Sur le papier, ce projet pourrait nous sembler autrement plus sobre que le reste d'une œuvre marquée par le goût de la provocation, mettant toujours un point d'honneur a détonner dans un paysage cinématographique bien souvent trop frileux. Gregg Araki signerait-il ici son film de la maturité, bien décidé à s'éloigner de son style excessif et d'une esthétique pop dont Kaboom serait le climax ?

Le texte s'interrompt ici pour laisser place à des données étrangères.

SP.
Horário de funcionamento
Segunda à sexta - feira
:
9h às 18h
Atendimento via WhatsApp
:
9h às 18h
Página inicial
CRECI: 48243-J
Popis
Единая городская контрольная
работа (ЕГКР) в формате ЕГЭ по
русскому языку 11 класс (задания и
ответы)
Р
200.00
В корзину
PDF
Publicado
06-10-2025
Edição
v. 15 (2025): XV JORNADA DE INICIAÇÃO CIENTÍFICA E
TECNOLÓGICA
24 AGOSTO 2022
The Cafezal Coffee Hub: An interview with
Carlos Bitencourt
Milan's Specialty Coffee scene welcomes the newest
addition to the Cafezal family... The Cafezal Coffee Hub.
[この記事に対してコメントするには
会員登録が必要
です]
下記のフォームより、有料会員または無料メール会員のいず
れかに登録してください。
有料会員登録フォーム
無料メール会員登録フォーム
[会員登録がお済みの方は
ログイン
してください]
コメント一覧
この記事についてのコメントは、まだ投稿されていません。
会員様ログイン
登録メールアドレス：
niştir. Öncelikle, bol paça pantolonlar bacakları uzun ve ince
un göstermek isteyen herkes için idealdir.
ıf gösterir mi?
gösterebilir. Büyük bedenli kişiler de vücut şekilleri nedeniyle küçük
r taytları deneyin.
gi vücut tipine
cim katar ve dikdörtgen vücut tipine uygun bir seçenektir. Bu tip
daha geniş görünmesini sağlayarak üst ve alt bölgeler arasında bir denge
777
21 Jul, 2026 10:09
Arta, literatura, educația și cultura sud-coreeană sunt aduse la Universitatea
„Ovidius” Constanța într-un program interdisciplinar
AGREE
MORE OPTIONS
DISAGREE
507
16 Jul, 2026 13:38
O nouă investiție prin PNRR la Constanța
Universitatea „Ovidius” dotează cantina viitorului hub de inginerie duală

A moitié seulement, car force est de constater que le cinéaste ne perd pas totalement ses bonnes vieilles habitudes. Une fois de plus, il s'attache à explorer les affres de l'adolescence à travers le regard d'une jeunesse désenchantée - ce qui pourrait sans doute le rapprocher d'un Larry Clark bien que leur style et leurs procédés cinématographiques divergent complétement. Le cadre faussement idyllique que constitue le foyer paisible et confortable d'une banlieue américaine type n'est donc qu'un leurre destiné à dissimuler une réalité bien moins reluisante, un peu à la manière du film American Beauty (1999) de Sam Mendes. White Bird devient donc le récit d'une famille en crise, au sein de laquelle la fille peine à se construire tandis que la mère (très justement incarnée par Eva Green) sombre doucement dans une folie jalouse et destructrice.
Toutefois, il ne faut pas oublier que White Bird possède également une dimension de thriller, et c'est justement cet aspect du film qui ne sied pas parfaitement au style Araki. En effet, le regard trop innocent, toujours plein d'insouciance et de passivité qu'il pose sur ses personnages et sur ses situations pourtant dramatiques nous pousserait presque à n'accorder que peu d'importance au mystère qui entoure la disparition de la mère. De plus, on regrette que les glaciales scènes oniriques soient si mal maitrisées, alors que le reste de la mise en scène est digne du travail de Gregg Araki, c'est-à-dire brillante et appuyée par un montage au cordeau.
Bien moins édulcoré que le reste du travail de Gregg Araki – ce que nombre de ses fans regretteront sans doute – ce nouveau long-métrage parvient finalement à s'inscrire dans l'étroite lignée d'une filmographie certes cohérente, mais qui pourrait finir par paraître répétitive.
Vu le 30 juillet 2014, au Cinéma du Panthéon, en VO.